- _What the task requires_
Which lines of the records contain the string "elev"? Quote each of them in full.

___ Source data

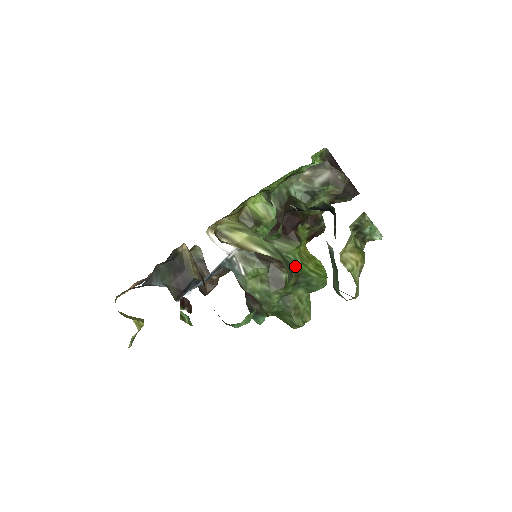
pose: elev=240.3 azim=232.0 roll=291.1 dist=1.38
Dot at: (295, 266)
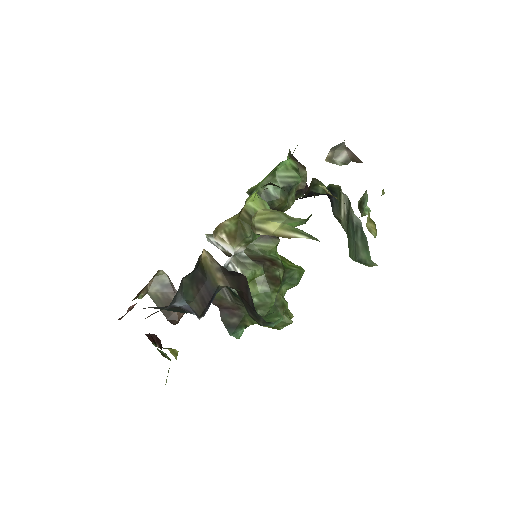
Dot at: (281, 262)
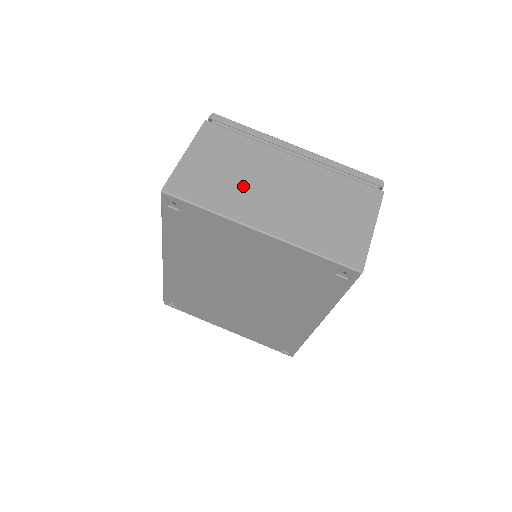
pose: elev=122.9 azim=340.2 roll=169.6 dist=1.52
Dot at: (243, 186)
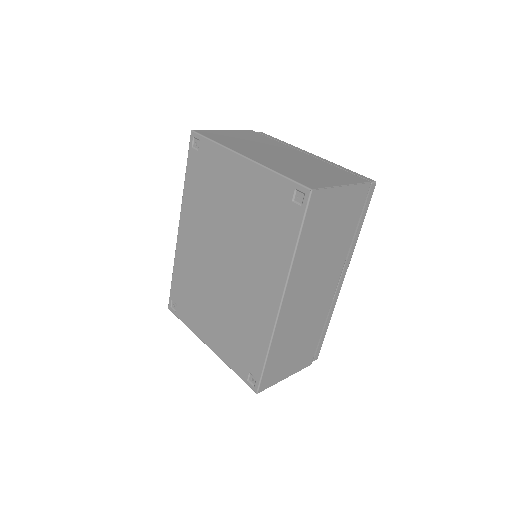
Dot at: (251, 146)
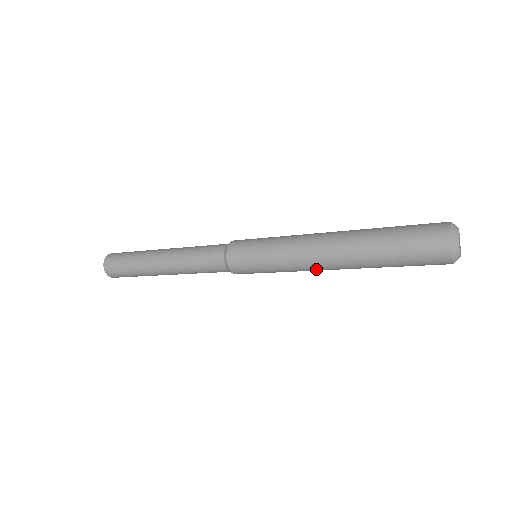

______

- _The result_
pose: elev=240.3 azim=232.0 roll=291.1 dist=1.38
pose: elev=122.9 azim=340.2 roll=169.6 dist=1.52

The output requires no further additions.